Dalam sebuah riwayat disebutkan bahwa Rasul bersabda; “Haji adalah wukuf di Arafah” (HR. An Nasai no. 3016). Hadits ini menunjukkan begitu pentingnya wukuf, sebuah tradisi unggul yang mempertemukan seluruh jamaah haji dari berbagai belahan dunia. Mereka berkumpul dengan identitas dan tujuan yang sama, beribadah kepada Allah. Mereka berkumpul sebagai muslim yang menjalankan rukun Islam demi mencapai ridha Allah.

Sesunggungnya di sinilah gambaran nyata bahwa tidak ada hal lain yang dapat dijadikan ukuran untuk kemuliaan selain taqwa. Wukuf merupakan simbol kesetaraan, karena dalam wukuf semua orang diperlakukan secara sama, tidak pandang jabatan atau kehormatan.

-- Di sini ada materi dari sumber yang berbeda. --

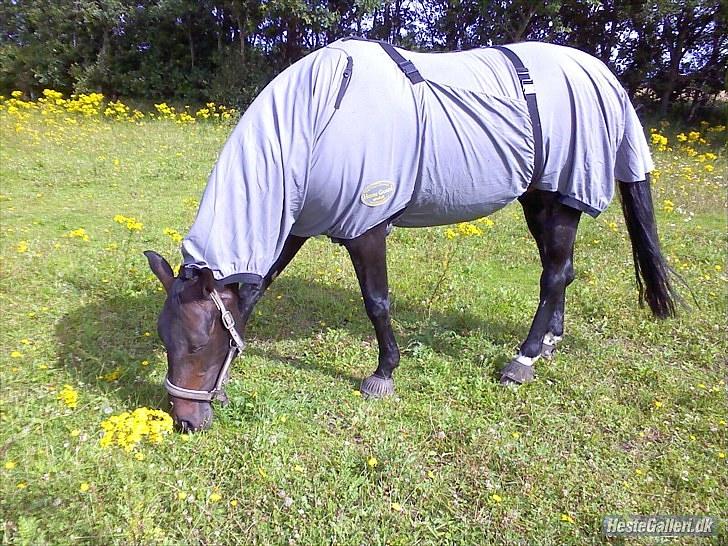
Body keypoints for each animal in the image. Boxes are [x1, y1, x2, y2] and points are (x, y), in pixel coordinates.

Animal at [142, 38, 676, 432]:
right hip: (543, 200)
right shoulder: (298, 222)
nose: (185, 421)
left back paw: (522, 360)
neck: (318, 116)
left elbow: (376, 302)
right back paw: (548, 342)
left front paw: (383, 374)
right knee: (560, 271)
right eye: (164, 339)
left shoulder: (365, 226)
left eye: (197, 343)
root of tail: (603, 74)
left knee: (554, 275)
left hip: (558, 198)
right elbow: (259, 288)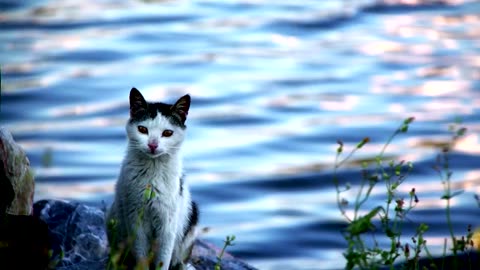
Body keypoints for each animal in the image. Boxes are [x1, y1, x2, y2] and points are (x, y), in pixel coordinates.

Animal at [107, 88, 199, 270]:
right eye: (142, 129)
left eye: (168, 133)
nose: (153, 145)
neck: (152, 172)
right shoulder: (136, 220)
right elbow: (141, 256)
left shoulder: (167, 225)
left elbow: (163, 259)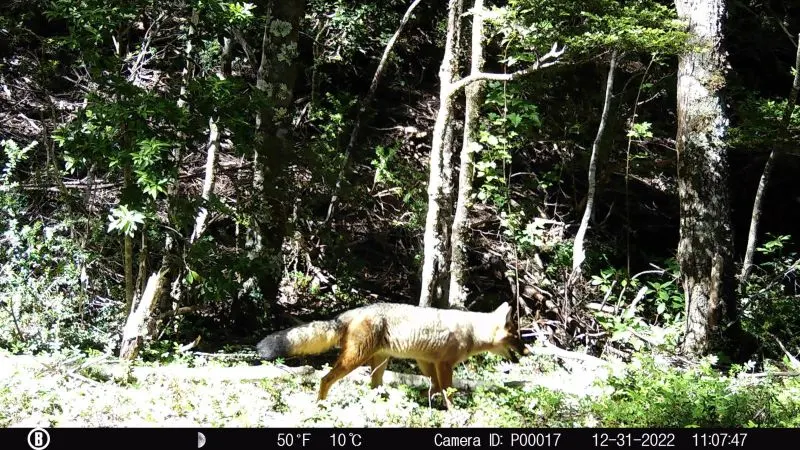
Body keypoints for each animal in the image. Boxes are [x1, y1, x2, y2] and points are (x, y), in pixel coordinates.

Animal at [258, 302, 532, 408]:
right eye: (517, 337)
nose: (528, 351)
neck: (472, 331)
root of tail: (352, 311)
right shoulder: (444, 365)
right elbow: (448, 391)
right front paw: (454, 412)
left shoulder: (426, 362)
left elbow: (433, 389)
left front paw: (426, 403)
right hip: (354, 361)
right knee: (325, 379)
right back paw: (321, 405)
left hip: (379, 364)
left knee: (374, 388)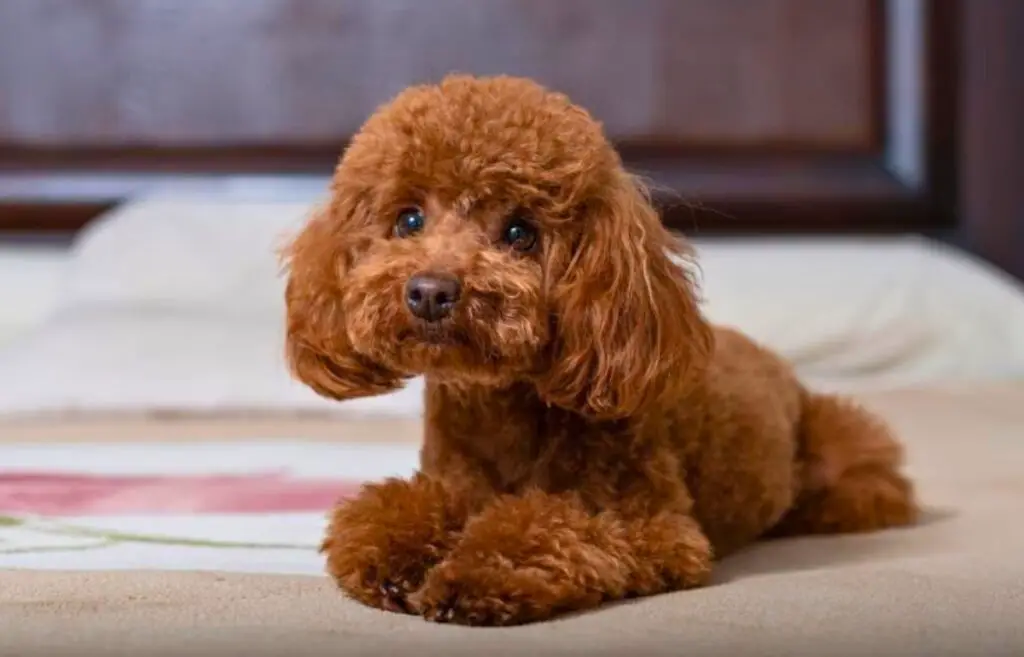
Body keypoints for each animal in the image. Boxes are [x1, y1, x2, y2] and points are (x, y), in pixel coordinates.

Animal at [282, 74, 921, 622]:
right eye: (409, 220)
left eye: (520, 233)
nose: (431, 292)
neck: (505, 412)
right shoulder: (452, 481)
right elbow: (384, 515)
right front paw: (398, 558)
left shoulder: (659, 530)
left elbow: (550, 525)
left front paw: (470, 574)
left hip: (847, 448)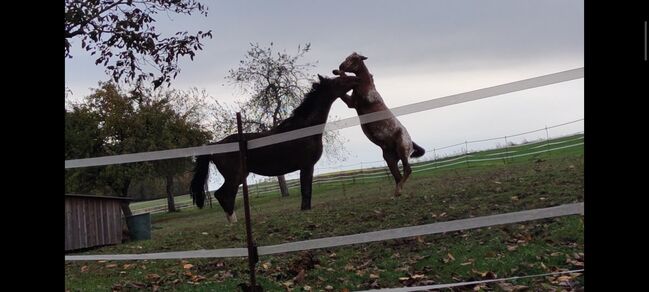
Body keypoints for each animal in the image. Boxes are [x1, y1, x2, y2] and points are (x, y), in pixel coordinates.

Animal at [189, 74, 360, 222]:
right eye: (338, 81)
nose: (356, 79)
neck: (304, 128)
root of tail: (215, 146)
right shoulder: (306, 166)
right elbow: (306, 192)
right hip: (235, 176)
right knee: (223, 195)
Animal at [334, 53, 426, 197]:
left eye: (353, 59)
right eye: (347, 57)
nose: (340, 66)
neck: (367, 87)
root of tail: (410, 141)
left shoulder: (356, 102)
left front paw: (338, 73)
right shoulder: (351, 103)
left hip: (402, 150)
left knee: (407, 170)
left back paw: (398, 191)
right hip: (390, 158)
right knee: (398, 176)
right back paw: (397, 192)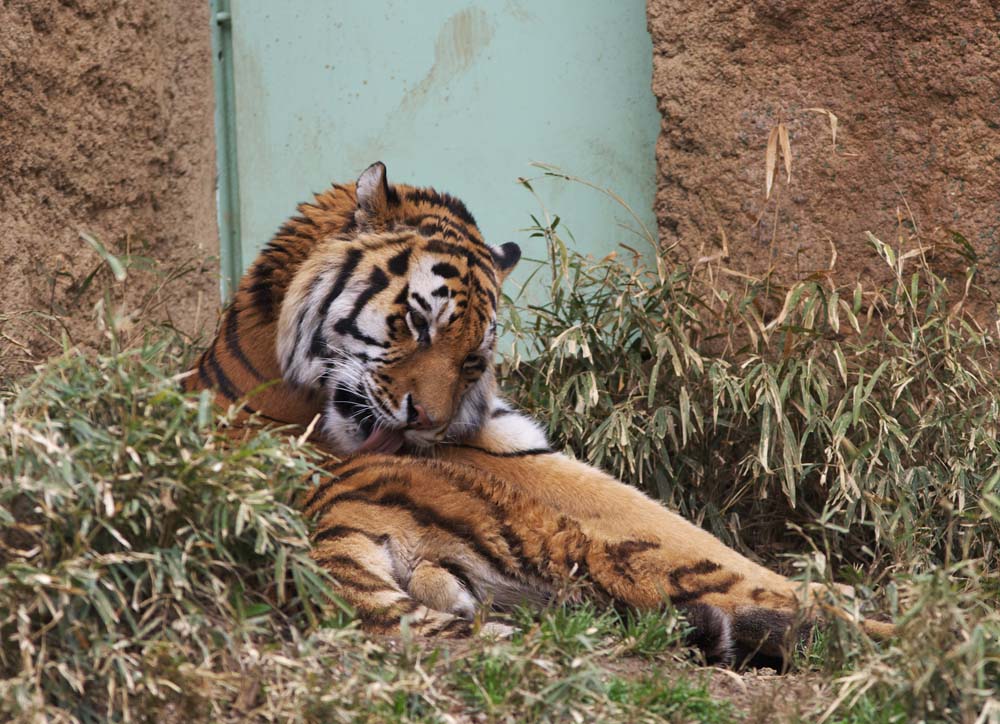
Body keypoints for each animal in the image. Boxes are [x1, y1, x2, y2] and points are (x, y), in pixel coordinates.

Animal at [186, 161, 892, 664]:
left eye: (474, 359)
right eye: (418, 322)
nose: (427, 424)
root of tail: (322, 530)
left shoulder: (517, 447)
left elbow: (695, 533)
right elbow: (697, 544)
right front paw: (830, 590)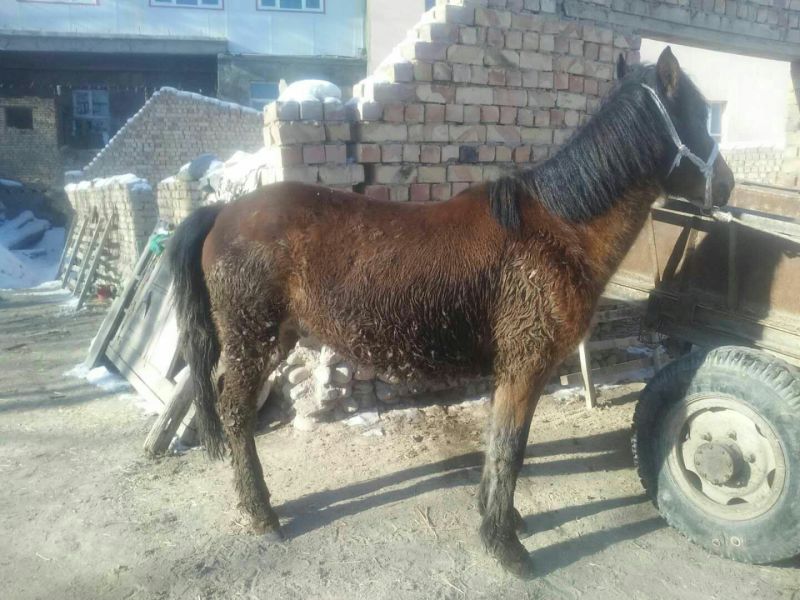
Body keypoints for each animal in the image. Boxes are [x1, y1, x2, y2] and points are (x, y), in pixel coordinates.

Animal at [167, 47, 734, 578]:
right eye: (697, 113)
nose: (727, 184)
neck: (558, 231)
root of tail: (224, 210)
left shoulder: (511, 371)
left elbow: (499, 447)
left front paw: (503, 518)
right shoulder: (525, 369)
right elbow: (509, 449)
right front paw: (505, 544)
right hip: (252, 338)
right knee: (236, 412)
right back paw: (262, 513)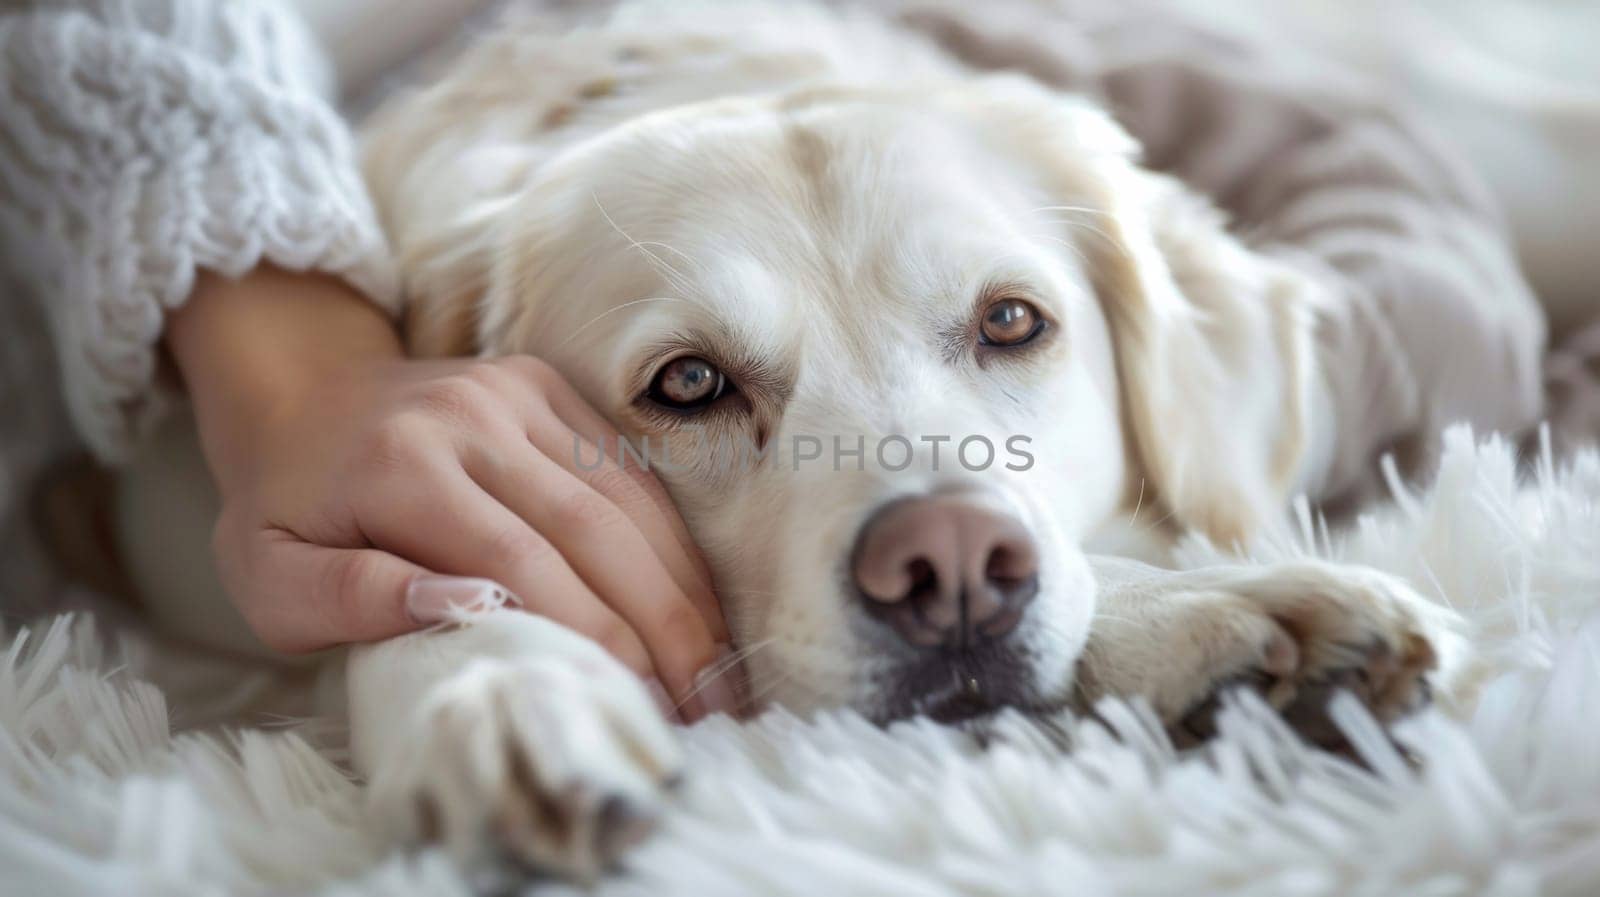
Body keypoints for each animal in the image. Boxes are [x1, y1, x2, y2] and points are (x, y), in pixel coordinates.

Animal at [124, 0, 1548, 882]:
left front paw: (1235, 619)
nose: (953, 567)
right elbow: (425, 574)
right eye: (689, 383)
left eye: (1011, 321)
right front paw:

Semangat kesetaraan seperti yang tertuang dalam wukuf ini penting untuk digelorakan, bukan saja selama prosesi ibadah haji, tetapi juga dalam kehidupan sehari-hari. Beberapa kasus yang melibatkan kerusuhan dan permusuhan yang terjadi belakangan ini merupakan bukti bahwa kesetaraan masih menjadi hal yang sulit untuk diciptakan, superioritas Madzhab telah disalahgunakan untuk merusak sendi-sendi silaturahmi, bahkan antar sesama umat Islam.

Praktek diskriminasi yang dilakukan atas nama agama ini semakin sering terpampang nyata di depan kita, beberapa kelompok menganggap kelompok Islam yang lain tidak menjalankan Islam secara utuh atau kaffah, sehingga mereka berseteru dan saling melempar amarah. Ada juga satu kelompok yang menganggap komunitas di luarnya masih menjalankan Islam dengan bumbu kesyirikan, sementara pada komunitas yang lain lagi mereka menganggap Madzhab yang dianut muslim lain adalah madzhab sesat. Semua prilaku diskriminatif itu muncul dalam diri manusia atau kelompok yang merasa superior.

Padahal dalam aluquran telah jelas dinyatakan bahwa perasaan superior sangat dilarang. Dikisahkan dalam kitab-kitab klasik, bahwa Di zaman jahiliah suku Quraisy memandang dirinya lebih utama atas suku-suku Arab lainnya. Mereka enggan wukuf di ‘Arafah bersama dengan suku-suku lain yang mereka pandang lebih rendah. Mereka pun menjadikan Muzdalifah sebagai tempat wukufnya. Mereka merasa diri mereka eksklusif dan tidak pantas berkumpul dengan muslim yang lain di Arafah. Islam datang membatalkan adat ini. Kisah inilah yang oleh sebagian ulama dianggap sebagai kontek turunnya wahyu 2:199. Allah berfirman “Kemudian bertolaklah kamu dari tempat bertolaknya orang-orang banyak (`Arafah)” (QS. al-Baqarah/2: 199).

Belajar dari kisah dan semangat kesetaraan di atas, sudah sepatutnya kita berhenti menganggap diri superior atas orang atau golongan lain. Memperlakukan perbedaan dengan kebencian dan apalagi kekerasan tentu bertentangan dengan perintah alquran. Karena Allah sendiri yang menjelaskan bahwa Ia ciptakan beragam perbedaan hanya agar kita dapat saling belajar, dan bahwa satu-satunya hal yang membedakan derajat seseorang adalah ketakwaan (QS. 9:13).